* **Stated goal**
From the bgpframe project description below, write out word for word the passage starting with "A Rust-based MRT" and going on through "swap during flush.".

* **Excerpt**
Skip to main content

High-performance Rust + Python toolkit for parsing BGP MRT data into Parquet and querying prefixes/AS paths.

Project description

bgpframe

Rust 2024 Edition Python 3.12+ PyO3 0.27 Polars 1.36+ GitHub Repo Default Branch Project Scope Package Type Status Rust tests Python tests Doctest Coverage Type Check

English documentation. Korean version: docs/README.ko.md

A Rust-based MRT (BGP) parsing + Parquet processing library. You can build and use it directly from Python with maturin, and write concise prefix containment queries with Polars expressions.

Key Highlights

  • Fast parsing: converts MRT to Parquet using bgpkit-parser + Rust implementation.
  • Memory reuse: reduces allocation/copy overhead with batch buffer swap during flush.
  • Rust scan filter: parquet_filter_updates for fast direct filtering/writing on large Parquet files.
  • Python-friendly API: prefix/IP containment + BGP-specific filters (announce, origin, as_path).
  • Typed API: includes .pyi stubs (_core.pyi, polars_utils.pyi, __init__.pyi).

Installation

Install from PyPI:

pip install bgpframe

If you use the Polars helper expressions:

pip install "bgpframe[polars]"

Using uv:

uv add bgpframe
# or
uv add "bgpframe[polars]"

Requirements

  • Rust stable toolchain
  • Python 3.12+
  • uv
  • maturin

Development Build

uv venv
source .venv/bin/activate
uv pip install maturin
maturin develop
python -c "import bgpframe; print(bgpframe.hello())"

Run without activating the virtual environment:

uv run -- maturin develop
uv run python -c "import bgpframe; print(bgpframe.hello())"

Examples

1) MRT -> Parquet

import bgpframe

bgpframe.mrt_to_parquet(
    "https://data.ris.ripe.net/rrc00/latest-update.gz",
    "rrc00_latest.parquet",
    limit=200_000,      # optional
    batch_size=100_000, # optional
)

* **Raw records**
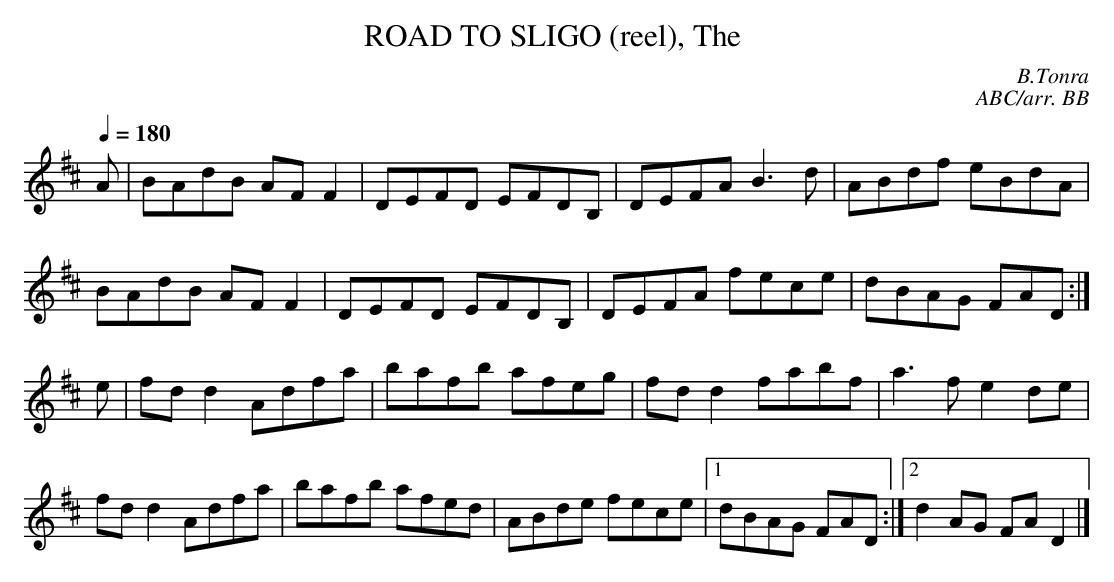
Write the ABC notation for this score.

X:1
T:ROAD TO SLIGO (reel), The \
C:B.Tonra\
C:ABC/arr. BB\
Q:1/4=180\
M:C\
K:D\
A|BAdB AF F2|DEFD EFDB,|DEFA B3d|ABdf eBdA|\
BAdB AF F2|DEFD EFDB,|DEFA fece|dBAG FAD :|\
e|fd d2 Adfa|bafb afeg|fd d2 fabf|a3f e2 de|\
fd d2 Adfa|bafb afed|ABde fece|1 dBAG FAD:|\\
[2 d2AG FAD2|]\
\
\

* **Full output**
A Rust-based MRT (BGP) parsing + Parquet processing library. You can build and use it directly from Python with maturin, and write concise prefix containment queries with Polars expressions.

Key Highlights

  • Fast parsing: converts MRT to Parquet using bgpkit-parser + Rust implementation.
  • Memory reuse: reduces allocation/copy overhead with batch buffer swap during flush.